NEWS
The rotary piston engine in Mercedes-Benz SL W 113 and R 107experimental vehicles
• Rotary piston engines are also tested in the search for the drive system of the future
• The SL R 107 series is designed right from the start to accommodate the dimensions of the drive system
Stuttgart – By the middle of the 1960s, development of rotary piston engines has progressed a long way at Daimler-Benz AG. Commonly known as Wankel engines, after Felix Wankel, their inventor, they are regarded, in the search for the drive system of the future, as the alternative to the reciprocating piston engine.
Wolf-Dieter Bensinger, head of engine development, is an advocate of these assemblies which Mercedes-Benz tests in a variety of demonstrators. The most famous is the C 111 research vehicle which appears in 1969, initially with a three-rotor engine, and later with a four-rotor power unit.
The SL, too, is included in the tests. The first vehicles fitted with rotary piston engines to be driven around the test circuits at the end of the 1960s, making their characteristically peculiar buzzing noise, are W 113 series SL vehicles.
An M 50 F model three-rotor engine has been installed in the experimental SL with the designation W 33-29. It has an overall 3.36 litre chamber volume, producing 203 bhp (149 kW) at 5600 rpm and, between 18 June and 23 October 1968, it notches up some 69,000 kilometres. With a top speed of 205 kph, the vehicle is almost 10 kph faster than the 280 SL production vehicle at that time.
It is not initially the intention to install rotary piston engines in W 113 series SLs. But it is quite a different matter with the subsequent R 107 series SL which comes onto the market in 1971; right from the start, its transmission and propshaft tunnel are designed to accommodate the greater installed height of the rotary piston engine with its high central power take-off.
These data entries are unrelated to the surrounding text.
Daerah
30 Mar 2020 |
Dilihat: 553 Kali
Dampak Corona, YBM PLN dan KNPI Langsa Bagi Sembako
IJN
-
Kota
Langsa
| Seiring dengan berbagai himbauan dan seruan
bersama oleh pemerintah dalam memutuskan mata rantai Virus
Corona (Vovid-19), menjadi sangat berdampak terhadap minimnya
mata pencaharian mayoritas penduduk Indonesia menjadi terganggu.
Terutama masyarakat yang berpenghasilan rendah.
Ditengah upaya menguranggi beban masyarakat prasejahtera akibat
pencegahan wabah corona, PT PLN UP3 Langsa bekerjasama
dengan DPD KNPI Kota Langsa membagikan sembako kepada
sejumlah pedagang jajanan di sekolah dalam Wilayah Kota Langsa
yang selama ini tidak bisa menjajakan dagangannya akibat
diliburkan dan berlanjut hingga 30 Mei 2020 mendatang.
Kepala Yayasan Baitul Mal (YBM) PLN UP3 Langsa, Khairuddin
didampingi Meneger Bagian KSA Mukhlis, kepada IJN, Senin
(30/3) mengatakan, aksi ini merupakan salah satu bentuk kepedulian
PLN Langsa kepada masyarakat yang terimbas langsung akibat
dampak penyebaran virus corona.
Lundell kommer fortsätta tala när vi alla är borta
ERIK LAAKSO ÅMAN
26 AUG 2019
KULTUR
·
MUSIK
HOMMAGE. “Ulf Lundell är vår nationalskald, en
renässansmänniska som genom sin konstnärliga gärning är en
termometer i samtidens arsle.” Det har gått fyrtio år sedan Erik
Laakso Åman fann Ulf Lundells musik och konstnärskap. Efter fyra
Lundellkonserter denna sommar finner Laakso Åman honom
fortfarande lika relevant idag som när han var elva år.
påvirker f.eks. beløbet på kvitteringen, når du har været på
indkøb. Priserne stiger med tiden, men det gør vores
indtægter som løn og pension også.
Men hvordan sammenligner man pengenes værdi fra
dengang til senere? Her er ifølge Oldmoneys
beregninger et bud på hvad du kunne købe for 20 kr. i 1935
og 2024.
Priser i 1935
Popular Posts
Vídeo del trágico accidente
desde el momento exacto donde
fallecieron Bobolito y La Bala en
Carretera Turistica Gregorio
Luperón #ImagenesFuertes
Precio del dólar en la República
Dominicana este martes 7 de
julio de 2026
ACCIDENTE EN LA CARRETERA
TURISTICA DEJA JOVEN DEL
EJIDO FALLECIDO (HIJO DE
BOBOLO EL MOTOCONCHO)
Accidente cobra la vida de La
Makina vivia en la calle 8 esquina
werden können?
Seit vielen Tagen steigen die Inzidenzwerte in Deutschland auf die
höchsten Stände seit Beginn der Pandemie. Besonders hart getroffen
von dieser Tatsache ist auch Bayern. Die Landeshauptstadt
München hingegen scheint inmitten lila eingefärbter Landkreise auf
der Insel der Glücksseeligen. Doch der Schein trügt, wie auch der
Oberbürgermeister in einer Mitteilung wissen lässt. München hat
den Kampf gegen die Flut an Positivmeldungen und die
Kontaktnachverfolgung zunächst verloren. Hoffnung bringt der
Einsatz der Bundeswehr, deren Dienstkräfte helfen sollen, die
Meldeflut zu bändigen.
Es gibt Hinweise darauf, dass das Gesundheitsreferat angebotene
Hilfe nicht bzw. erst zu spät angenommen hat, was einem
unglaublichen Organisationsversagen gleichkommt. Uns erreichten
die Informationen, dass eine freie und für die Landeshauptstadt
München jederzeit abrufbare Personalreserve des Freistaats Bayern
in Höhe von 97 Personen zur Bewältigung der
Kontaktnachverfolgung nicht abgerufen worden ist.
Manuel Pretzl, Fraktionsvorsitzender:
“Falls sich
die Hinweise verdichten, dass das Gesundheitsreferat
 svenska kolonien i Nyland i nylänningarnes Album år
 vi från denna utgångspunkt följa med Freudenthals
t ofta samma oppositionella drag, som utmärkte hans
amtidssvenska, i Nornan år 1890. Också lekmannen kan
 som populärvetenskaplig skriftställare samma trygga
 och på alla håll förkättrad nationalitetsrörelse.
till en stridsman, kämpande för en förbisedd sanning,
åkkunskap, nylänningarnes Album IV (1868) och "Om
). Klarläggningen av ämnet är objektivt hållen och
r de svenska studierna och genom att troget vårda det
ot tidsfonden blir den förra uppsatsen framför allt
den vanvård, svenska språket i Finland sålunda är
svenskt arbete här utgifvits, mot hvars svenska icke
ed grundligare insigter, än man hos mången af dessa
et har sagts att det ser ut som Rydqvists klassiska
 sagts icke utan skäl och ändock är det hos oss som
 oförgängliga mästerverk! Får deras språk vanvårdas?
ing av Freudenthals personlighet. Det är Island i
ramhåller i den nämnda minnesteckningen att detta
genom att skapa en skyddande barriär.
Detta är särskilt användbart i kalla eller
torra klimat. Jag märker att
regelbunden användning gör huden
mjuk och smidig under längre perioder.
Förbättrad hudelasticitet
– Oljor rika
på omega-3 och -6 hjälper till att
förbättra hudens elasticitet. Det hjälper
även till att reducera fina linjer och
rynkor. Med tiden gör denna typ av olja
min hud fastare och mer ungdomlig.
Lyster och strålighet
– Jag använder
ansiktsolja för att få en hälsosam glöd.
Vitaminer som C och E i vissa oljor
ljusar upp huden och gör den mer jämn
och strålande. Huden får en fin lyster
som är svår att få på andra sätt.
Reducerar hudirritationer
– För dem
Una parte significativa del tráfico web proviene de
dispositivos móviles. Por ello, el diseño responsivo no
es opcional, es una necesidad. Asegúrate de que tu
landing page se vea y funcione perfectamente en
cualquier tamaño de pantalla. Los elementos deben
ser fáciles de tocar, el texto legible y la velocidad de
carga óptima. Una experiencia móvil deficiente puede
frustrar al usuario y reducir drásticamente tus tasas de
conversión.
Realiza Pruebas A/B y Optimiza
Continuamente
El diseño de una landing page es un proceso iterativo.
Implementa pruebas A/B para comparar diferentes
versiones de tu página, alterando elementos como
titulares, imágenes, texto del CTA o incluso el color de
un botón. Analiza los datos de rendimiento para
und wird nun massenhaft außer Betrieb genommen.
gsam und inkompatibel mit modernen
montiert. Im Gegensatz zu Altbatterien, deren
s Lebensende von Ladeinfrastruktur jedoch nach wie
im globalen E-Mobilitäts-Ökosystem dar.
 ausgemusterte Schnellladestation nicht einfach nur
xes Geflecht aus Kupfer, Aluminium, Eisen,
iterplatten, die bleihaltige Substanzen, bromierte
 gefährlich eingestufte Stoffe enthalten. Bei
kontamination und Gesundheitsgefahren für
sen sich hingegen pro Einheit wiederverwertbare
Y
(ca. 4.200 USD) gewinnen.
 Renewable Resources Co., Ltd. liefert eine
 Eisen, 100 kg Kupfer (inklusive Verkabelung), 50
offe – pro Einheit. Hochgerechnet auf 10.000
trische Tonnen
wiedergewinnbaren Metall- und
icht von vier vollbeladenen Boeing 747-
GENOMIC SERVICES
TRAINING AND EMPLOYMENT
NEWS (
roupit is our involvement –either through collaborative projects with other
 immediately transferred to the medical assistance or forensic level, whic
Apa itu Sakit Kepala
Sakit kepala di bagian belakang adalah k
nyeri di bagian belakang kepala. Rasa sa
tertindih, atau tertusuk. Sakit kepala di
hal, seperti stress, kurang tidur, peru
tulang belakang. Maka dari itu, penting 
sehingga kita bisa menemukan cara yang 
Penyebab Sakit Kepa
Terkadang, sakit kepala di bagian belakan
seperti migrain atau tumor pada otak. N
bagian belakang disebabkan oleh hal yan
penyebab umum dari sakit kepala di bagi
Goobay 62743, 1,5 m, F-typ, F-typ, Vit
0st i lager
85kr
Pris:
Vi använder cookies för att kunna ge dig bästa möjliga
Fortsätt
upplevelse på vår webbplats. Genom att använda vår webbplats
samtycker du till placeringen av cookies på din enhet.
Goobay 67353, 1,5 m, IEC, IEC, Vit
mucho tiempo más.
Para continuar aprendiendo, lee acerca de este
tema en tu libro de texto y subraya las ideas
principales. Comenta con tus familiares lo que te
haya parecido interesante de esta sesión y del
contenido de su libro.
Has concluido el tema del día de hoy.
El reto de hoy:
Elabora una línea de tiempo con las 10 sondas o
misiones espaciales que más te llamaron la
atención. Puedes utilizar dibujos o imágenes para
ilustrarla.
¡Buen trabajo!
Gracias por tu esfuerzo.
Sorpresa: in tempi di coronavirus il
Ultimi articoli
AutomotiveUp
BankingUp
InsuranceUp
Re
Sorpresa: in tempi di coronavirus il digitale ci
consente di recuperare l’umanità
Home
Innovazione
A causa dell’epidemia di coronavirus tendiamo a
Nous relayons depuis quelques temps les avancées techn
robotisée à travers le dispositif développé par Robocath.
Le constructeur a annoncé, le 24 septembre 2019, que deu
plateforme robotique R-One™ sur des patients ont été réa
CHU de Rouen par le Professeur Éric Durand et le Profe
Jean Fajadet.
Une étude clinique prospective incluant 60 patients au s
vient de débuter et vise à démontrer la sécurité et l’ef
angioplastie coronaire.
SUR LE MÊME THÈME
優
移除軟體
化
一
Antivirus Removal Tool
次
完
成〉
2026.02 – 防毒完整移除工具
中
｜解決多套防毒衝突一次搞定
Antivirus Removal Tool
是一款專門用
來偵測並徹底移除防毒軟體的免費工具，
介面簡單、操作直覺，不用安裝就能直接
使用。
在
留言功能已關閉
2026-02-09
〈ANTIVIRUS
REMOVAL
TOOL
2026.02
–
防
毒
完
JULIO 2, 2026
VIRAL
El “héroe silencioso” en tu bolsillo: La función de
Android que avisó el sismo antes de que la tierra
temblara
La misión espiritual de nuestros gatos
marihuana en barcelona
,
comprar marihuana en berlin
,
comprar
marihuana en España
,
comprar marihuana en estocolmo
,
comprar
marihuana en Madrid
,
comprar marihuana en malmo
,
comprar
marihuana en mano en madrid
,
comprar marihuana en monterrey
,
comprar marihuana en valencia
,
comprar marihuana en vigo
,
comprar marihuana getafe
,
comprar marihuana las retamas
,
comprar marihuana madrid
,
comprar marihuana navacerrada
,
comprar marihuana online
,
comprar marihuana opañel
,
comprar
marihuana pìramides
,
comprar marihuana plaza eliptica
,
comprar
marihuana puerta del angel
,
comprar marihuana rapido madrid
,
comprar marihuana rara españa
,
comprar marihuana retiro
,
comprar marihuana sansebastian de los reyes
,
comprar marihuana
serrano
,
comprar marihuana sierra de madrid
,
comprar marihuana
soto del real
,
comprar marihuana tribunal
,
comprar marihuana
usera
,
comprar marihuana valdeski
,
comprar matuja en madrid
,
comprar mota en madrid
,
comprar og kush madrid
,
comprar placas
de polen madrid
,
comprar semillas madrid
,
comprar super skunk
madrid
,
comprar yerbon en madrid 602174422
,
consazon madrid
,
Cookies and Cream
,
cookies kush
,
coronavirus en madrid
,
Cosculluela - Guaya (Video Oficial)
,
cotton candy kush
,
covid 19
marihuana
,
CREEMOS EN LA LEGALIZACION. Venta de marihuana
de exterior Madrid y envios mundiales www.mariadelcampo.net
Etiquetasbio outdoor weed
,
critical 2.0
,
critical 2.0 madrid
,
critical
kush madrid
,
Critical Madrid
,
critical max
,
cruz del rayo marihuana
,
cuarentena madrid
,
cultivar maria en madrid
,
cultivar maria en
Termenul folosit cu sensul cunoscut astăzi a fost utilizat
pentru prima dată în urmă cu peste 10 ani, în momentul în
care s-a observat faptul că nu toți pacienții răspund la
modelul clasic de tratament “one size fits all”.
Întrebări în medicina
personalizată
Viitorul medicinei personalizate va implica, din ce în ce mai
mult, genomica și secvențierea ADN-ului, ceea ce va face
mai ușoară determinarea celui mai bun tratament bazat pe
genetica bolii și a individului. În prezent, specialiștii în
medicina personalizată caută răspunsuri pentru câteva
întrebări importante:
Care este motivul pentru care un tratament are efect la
Three and four-rotor engines are envisaged. From the test record, we learn, for example, that in 1971 it takes two months and four days to install a KE 413 four-rotor experimental engine in an R 107 series SL, internally designated as the 48-33. It generates 277 bhp (204 kW), making it more powerful than the reciprocating piston engines in use at the time.
Yet Hans Scherenberg, head of engineering design, and Kurt Obländer, his expert on combustion and pollutant reduction matters, are already sceptical of the engine’s prospects. Of course, the advantages of the rotary piston engine are understood. But, in the light of the knowledge gained from the experimental vehicles, its drawbacks are also recognised.
Obländer’s firmly held belief is that “the combustion chamber is the central feature of the combustion engine. The priority is to produce an optimum design so as to achieve the most favourable thermodynamic efficiency, i.e. as complete combustion of the fuel as possible.
The fact that this did not occur with the Wankel engine, indeed that it could not happen, manifested itself initially in high fuel consumption and later, even more publicly and confirmed officially, in the difficulties in meeting the still quite tame exhaust emission standards for passenger cars due to the high proportion of non-combusted hydrocarbons.
It was this birth defect in the Wankel engine, its failure to offer an optimum combustion chamber, which was responsible for its rapid demise and not the constantly repeated suggestions of mechanical problems.”
Also, looking back, it is said that Daimler-Benz’s pre-occupation at that time with the rotary piston engine adversely affected its development of more advanced reciprocating piston engine. Although this was a setback, the effort and commitment shown by Scherenberg, an engine expert who succeeded Fritz Nallinger as the new head of engineering design, went a long way towards regaining the lost ground by the time he retired in 1977.
None of the original experimental SLs with rotary piston engines is still in existence. However, there is one R 107 with this engine: Felix Wankel’s very own SL. He asks Scherenberg at the time for an M 950/4 four-rotor engine and has it installed in a recently-purchased SL in his institute in Lindau.
In November 1979, the “auto motor und sport” trade journal publishes a report on this unique vehicle, timing its acceleration from 0 to 200 kph at 25.9 seconds with a top speed of 240 kph – impressive figures which are testimony to the engine’s performance potential.